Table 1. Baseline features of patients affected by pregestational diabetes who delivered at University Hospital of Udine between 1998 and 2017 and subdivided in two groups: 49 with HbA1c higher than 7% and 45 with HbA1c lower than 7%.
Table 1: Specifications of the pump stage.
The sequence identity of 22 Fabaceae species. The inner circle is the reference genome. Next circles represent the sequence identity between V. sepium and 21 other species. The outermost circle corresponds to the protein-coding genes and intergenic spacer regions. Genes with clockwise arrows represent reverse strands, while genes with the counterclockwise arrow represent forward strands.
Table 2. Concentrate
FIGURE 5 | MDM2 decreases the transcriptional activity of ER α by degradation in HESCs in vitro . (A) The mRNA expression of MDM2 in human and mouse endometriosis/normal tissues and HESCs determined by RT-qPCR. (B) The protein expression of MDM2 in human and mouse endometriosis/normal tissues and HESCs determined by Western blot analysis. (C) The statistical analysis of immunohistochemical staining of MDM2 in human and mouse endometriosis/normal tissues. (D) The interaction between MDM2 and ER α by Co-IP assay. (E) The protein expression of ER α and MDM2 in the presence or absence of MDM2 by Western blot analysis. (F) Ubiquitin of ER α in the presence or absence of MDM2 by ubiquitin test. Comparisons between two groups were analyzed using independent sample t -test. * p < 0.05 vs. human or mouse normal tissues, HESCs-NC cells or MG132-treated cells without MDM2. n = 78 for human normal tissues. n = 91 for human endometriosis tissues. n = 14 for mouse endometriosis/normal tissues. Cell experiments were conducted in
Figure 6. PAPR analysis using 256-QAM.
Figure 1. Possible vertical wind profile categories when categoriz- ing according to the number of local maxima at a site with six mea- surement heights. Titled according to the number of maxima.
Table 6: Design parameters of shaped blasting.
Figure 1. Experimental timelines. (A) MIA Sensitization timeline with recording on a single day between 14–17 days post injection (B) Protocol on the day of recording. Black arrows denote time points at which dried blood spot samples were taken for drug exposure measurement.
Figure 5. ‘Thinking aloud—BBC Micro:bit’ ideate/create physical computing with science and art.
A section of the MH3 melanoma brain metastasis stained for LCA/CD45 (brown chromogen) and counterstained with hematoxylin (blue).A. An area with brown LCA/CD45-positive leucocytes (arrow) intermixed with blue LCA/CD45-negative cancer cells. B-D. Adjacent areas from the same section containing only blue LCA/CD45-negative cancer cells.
§ §
## Exercise objective
Each entry needs to be copied out exactly as written.

## Completed exercise
Table 1. Baseline features of patients affected by pregestational diabetes who delivered at University Hospital of Udine between 1998 and 2017 and subdivided in two groups: 49 with HbA1c higher than 7% and 45 with HbA1c lower than 7%.
Table 1: Specifications of the pump stage.
The sequence identity of 22 Fabaceae species. The inner circle is the reference genome. Next circles represent the sequence identity between V. sepium and 21 other species. The outermost circle corresponds to the protein-coding genes and intergenic spacer regions. Genes with clockwise arrows represent reverse strands, while genes with the counterclockwise arrow represent forward strands.
Table 2. Concentrate
FIGURE 5 | MDM2 decreases the transcriptional activity of ER α by degradation in HESCs in vitro . (A) The mRNA expression of MDM2 in human and mouse endometriosis/normal tissues and HESCs determined by RT-qPCR. (B) The protein expression of MDM2 in human and mouse endometriosis/normal tissues and HESCs determined by Western blot analysis. (C) The statistical analysis of immunohistochemical staining of MDM2 in human and mouse endometriosis/normal tissues. (D) The interaction between MDM2 and ER α by Co-IP assay. (E) The protein expression of ER α and MDM2 in the presence or absence of MDM2 by Western blot analysis. (F) Ubiquitin of ER α in the presence or absence of MDM2 by ubiquitin test. Comparisons between two groups were analyzed using independent sample t -test. * p < 0.05 vs. human or mouse normal tissues, HESCs-NC cells or MG132-treated cells without MDM2. n = 78 for human normal tissues. n = 91 for human endometriosis tissues. n = 14 for mouse endometriosis/normal tissues. Cell experiments were conducted in
Figure 6. PAPR analysis using 256-QAM.
Figure 1. Possible vertical wind profile categories when categoriz- ing according to the number of local maxima at a site with six mea- surement heights. Titled according to the number of maxima.
Table 6: Design parameters of shaped blasting.
Figure 1. Experimental timelines. (A) MIA Sensitization timeline with recording on a single day between 14–17 days post injection (B) Protocol on the day of recording. Black arrows denote time points at which dried blood spot samples were taken for drug exposure measurement.
Figure 5. ‘Thinking aloud—BBC Micro:bit’ ideate/create physical computing with science and art.
A section of the MH3 melanoma brain metastasis stained for LCA/CD45 (brown chromogen) and counterstained with hematoxylin (blue).A. An area with brown LCA/CD45-positive leucocytes (arrow) intermixed with blue LCA/CD45-negative cancer cells. B-D. Adjacent areas from the same section containing only blue LCA/CD45-negative cancer cells.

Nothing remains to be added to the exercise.